[Document structure recognition data]
<<<<

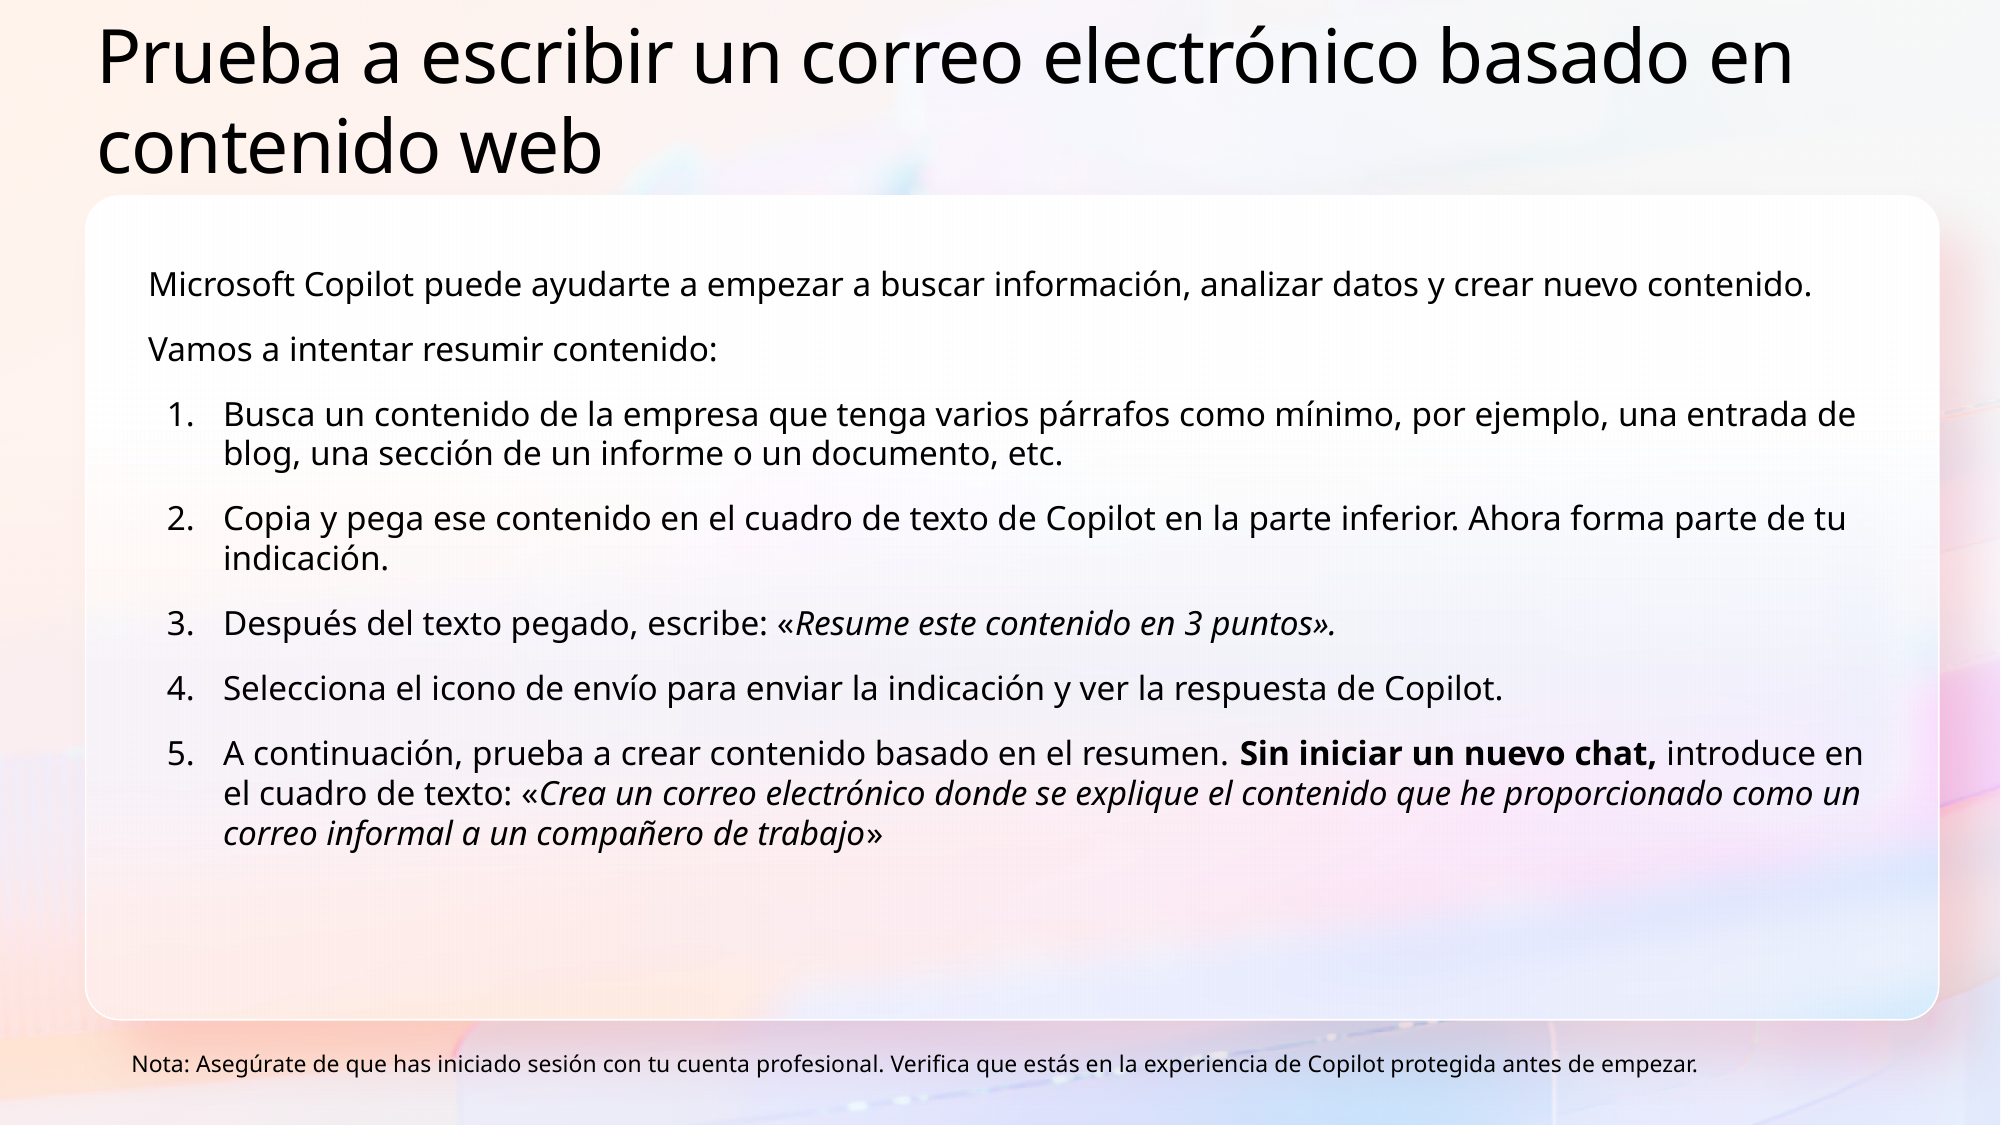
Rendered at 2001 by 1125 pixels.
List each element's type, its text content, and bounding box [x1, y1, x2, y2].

picture [0, 0, 2001, 1125]
text_box Microsoft Copilot puede ayudarte a empezar a buscar información, analizar datos y crear nuevo contenido. Vamos a intentar resumir contenido: Busca un contenido de la empresa que tenga varios párrafos como mínimo, por ejemplo, una entrada de blog, una sección de un informe o un documento, etc. Copia y pega ese contenido en el cuadro de texto de Copilot en la parte inferior. Ahora forma parte de tu indicación. Después del texto pegado, escribe: «Resume este contenido en 3 puntos». Selecciona el icono de envío para enviar la indicación y ver la respuesta de Copilot. A continuación, prueba a crear contenido basado en el resumen. Sin iniciar un nuevo chat, introduce en el cuadro de texto: «Crea un correo electrónico donde se explique el contenido que he proporcionado como un correo informal a un compañero de trabajo» [148, 262, 1867, 852]
text_box Prueba a escribir un correo electrónico basado en contenido web [96, 8, 1904, 189]
text_box Nota: Asegúrate de que has iniciado sesión con tu cuenta profesional. Verifica que estás en la experiencia de Copilot protegida antes de empezar. [131, 1050, 1804, 1078]
text_box [84, 195, 1940, 1021]
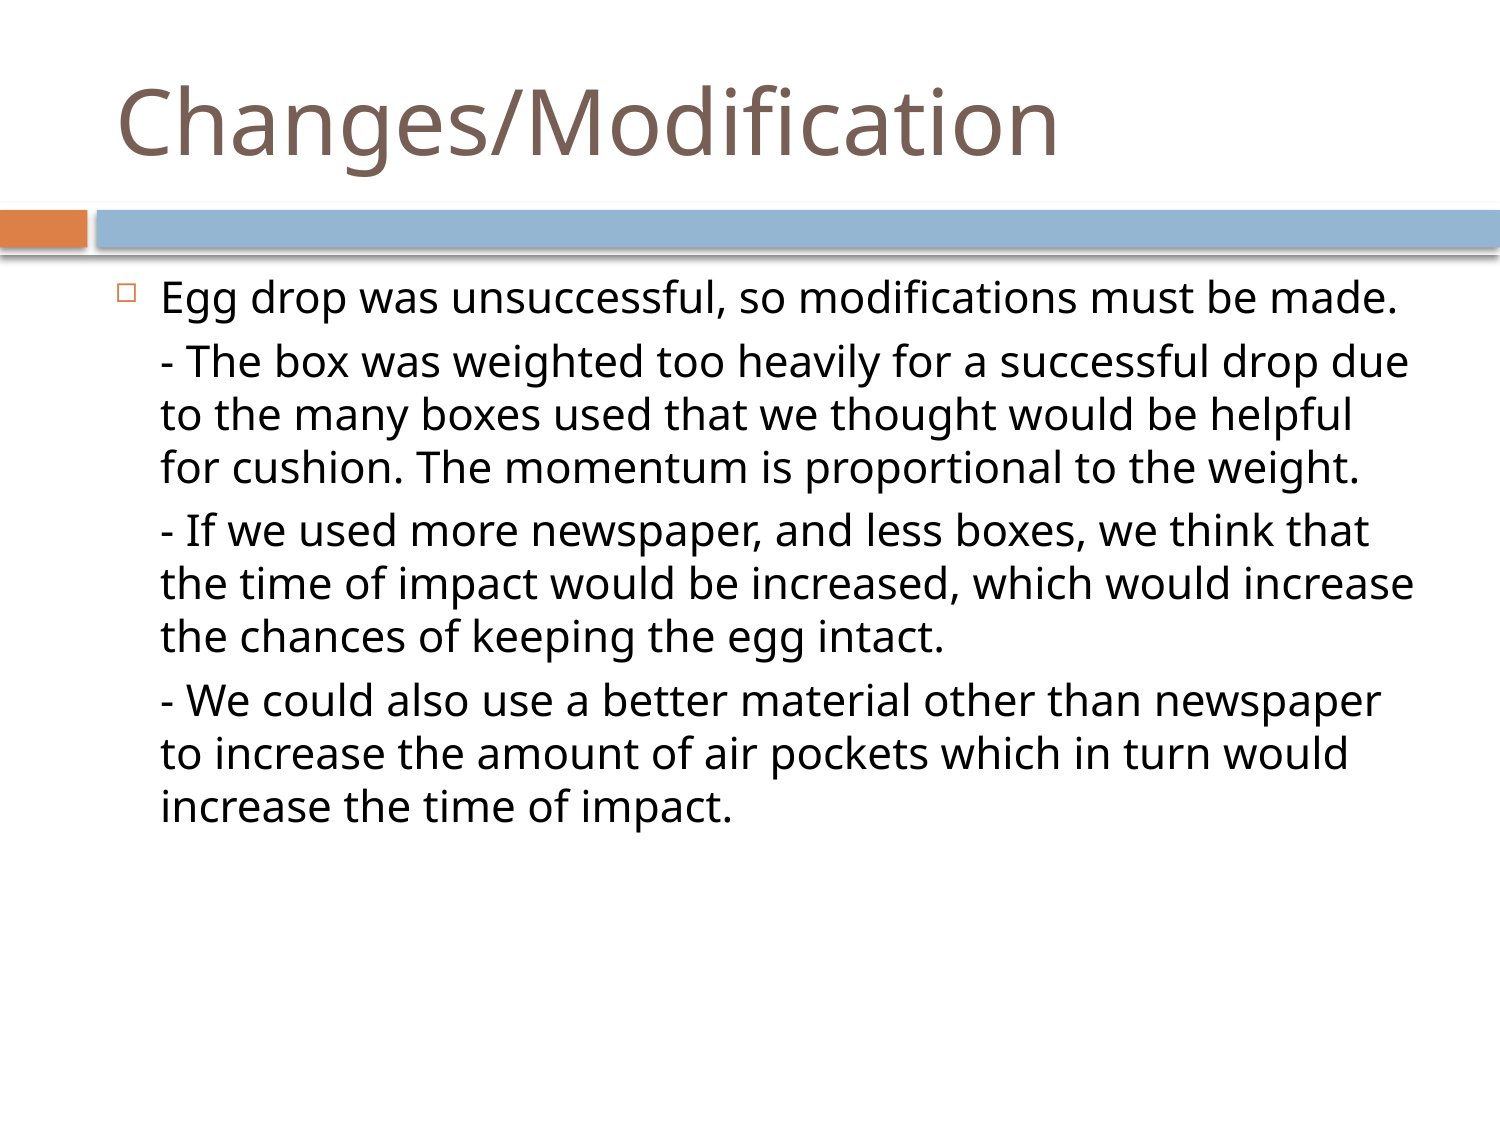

>>>>

### Job item:
Every line above is to be given again exactly, apart from the pictures.

### Solution to this exercise:
Rendered at 2001 by 1125 pixels.
List each element's type, its text content, and bounding box [x1, y1, x2, y2].

picture [0, 0, 2001, 1125]
text_box Microsoft Copilot puede ayudarte a empezar a buscar información, analizar datos y crear nuevo contenido. Vamos a intentar resumir contenido: Busca un contenido de la empresa que tenga varios párrafos como mínimo, por ejemplo, una entrada de blog, una sección de un informe o un documento, etc. Copia y pega ese contenido en el cuadro de texto de Copilot en la parte inferior. Ahora forma parte de tu indicación. Después del texto pegado, escribe: «Resume este contenido en 3 puntos». Selecciona el icono de envío para enviar la indicación y ver la respuesta de Copilot. A continuación, prueba a crear contenido basado en el resumen. Sin iniciar un nuevo chat, introduce en el cuadro de texto: «Crea un correo electrónico donde se explique el contenido que he proporcionado como un correo informal a un compañero de trabajo» [148, 262, 1867, 852]
text_box Prueba a escribir un correo electrónico basado en contenido web [96, 8, 1904, 189]
text_box Nota: Asegúrate de que has iniciado sesión con tu cuenta profesional. Verifica que estás en la experiencia de Copilot protegida antes de empezar. [131, 1050, 1804, 1078]
text_box [84, 195, 1940, 1021]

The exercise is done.